§ **Your assignment**
In the entries below, find the line with "11: (222, 343, 0.35)" and the line with "33: (412, 120, 0.33)". Return those two lines and all lines between them, exactly.

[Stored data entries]
* * * *

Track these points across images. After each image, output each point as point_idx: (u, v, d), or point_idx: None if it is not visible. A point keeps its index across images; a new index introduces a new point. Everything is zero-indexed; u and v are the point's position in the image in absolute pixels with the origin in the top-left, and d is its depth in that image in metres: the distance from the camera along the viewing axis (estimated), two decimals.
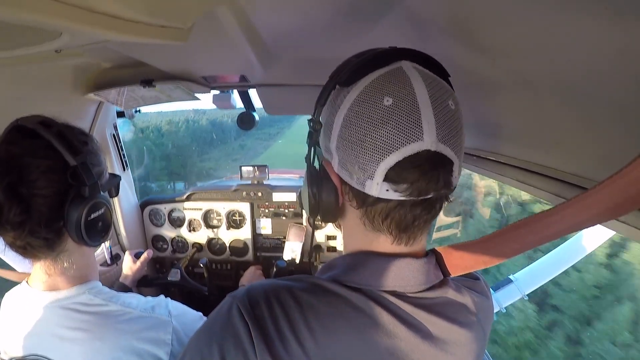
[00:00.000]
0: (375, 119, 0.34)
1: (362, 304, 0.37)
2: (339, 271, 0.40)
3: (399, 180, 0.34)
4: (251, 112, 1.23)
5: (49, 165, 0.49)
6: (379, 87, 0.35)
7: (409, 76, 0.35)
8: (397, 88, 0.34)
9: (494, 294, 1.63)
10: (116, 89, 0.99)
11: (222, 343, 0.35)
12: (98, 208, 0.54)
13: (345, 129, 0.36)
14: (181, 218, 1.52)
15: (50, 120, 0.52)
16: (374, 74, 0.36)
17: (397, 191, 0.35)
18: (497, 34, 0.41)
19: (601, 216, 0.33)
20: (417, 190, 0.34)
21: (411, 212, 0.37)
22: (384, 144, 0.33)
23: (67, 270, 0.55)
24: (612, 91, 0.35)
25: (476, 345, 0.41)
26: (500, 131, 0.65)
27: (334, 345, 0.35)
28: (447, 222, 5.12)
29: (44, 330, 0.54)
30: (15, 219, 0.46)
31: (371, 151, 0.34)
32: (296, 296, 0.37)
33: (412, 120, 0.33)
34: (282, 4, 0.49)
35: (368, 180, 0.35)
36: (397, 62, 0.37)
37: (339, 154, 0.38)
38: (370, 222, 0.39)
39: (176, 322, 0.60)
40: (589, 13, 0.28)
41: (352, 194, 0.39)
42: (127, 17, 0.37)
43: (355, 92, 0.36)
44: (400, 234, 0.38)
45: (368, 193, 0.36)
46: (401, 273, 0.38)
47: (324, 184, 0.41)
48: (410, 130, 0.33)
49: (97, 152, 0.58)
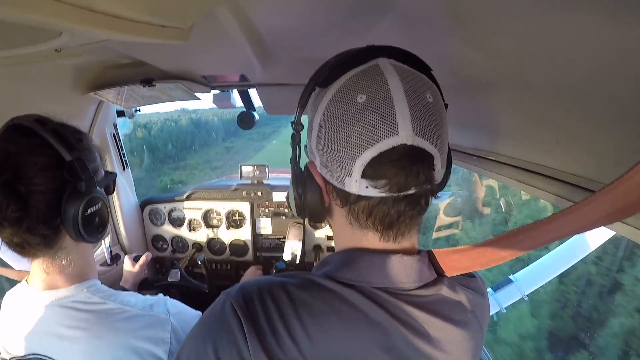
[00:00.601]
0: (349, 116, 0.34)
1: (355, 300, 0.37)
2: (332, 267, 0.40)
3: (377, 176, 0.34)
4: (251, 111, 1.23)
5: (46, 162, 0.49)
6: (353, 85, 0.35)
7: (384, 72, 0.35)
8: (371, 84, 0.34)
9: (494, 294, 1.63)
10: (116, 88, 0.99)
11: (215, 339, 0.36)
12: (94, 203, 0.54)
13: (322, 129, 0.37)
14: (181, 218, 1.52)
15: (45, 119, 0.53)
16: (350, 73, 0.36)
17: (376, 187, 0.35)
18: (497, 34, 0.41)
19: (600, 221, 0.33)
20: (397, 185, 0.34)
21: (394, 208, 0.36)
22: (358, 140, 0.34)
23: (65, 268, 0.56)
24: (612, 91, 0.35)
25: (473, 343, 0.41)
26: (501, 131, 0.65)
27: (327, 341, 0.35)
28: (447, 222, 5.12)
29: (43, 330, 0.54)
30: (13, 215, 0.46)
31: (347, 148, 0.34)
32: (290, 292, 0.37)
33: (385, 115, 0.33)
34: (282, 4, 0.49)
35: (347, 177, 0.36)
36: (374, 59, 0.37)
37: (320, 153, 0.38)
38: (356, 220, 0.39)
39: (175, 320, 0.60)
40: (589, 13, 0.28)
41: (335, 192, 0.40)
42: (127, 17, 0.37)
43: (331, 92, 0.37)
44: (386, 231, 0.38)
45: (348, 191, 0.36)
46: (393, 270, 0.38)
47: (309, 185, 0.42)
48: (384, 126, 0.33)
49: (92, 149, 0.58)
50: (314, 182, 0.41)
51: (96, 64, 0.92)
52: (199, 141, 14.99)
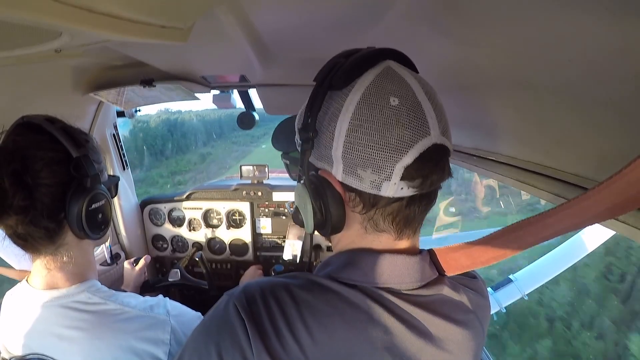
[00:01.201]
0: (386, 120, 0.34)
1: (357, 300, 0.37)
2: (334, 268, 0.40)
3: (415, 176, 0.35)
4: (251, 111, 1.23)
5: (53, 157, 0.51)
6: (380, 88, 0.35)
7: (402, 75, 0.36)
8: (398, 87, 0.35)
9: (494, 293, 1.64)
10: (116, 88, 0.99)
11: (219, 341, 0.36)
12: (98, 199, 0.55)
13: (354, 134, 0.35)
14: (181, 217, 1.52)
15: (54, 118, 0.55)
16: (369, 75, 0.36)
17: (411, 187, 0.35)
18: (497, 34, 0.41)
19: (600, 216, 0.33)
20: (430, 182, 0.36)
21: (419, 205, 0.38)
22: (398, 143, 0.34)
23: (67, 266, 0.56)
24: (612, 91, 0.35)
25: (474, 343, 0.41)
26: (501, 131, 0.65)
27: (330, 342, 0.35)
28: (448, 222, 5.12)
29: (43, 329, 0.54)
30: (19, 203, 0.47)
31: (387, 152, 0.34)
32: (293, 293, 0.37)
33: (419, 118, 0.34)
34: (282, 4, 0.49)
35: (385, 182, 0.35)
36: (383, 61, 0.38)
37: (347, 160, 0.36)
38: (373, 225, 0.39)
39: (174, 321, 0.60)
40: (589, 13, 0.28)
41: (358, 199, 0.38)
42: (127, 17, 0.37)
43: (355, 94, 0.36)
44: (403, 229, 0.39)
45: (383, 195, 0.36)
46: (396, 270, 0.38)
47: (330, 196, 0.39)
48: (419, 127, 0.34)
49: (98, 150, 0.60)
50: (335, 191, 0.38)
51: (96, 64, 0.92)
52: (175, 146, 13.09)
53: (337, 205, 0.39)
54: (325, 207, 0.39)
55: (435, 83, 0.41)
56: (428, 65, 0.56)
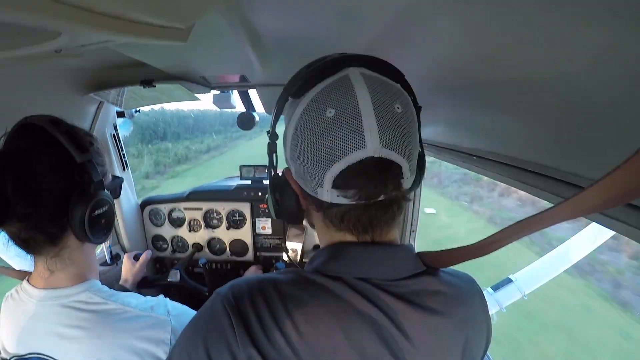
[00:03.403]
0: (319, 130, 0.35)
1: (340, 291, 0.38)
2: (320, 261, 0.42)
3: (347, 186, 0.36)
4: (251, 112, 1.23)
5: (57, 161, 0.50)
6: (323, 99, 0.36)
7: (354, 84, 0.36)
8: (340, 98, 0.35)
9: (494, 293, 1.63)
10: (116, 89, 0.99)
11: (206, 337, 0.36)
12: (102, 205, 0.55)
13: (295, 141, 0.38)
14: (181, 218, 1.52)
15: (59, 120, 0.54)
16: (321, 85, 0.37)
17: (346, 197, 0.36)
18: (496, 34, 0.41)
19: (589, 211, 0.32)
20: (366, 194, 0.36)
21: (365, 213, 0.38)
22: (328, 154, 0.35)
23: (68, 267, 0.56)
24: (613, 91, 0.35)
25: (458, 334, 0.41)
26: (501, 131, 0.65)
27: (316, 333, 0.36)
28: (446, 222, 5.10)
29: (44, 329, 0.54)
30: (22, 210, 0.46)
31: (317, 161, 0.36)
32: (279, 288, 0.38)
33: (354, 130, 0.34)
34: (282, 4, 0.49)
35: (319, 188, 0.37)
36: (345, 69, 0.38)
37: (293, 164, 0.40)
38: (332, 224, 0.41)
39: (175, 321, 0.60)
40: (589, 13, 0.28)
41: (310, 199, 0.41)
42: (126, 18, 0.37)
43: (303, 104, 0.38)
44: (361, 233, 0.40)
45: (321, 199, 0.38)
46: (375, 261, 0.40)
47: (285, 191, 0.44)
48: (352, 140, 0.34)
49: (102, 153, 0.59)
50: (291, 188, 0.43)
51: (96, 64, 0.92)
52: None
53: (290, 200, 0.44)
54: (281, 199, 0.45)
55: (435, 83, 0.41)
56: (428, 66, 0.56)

* * * *

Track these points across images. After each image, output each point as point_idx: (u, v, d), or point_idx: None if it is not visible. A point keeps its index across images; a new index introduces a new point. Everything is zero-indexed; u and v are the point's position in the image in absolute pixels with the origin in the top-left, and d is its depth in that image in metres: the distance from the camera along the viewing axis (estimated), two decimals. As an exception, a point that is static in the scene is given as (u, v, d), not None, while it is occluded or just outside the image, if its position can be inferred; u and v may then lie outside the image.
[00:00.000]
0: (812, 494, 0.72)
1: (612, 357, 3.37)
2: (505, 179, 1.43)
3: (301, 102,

* * * *

§ **Output for this task**
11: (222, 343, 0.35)
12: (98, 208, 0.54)
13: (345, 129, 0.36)
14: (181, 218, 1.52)
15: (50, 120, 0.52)
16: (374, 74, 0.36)
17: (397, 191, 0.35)
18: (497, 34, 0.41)
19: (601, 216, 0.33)
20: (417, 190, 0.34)
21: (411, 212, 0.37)
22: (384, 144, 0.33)
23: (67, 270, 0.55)
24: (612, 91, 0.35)
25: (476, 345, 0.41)
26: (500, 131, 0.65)
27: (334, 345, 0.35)
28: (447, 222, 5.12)
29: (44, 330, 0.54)
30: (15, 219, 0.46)
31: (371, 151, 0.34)
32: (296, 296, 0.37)
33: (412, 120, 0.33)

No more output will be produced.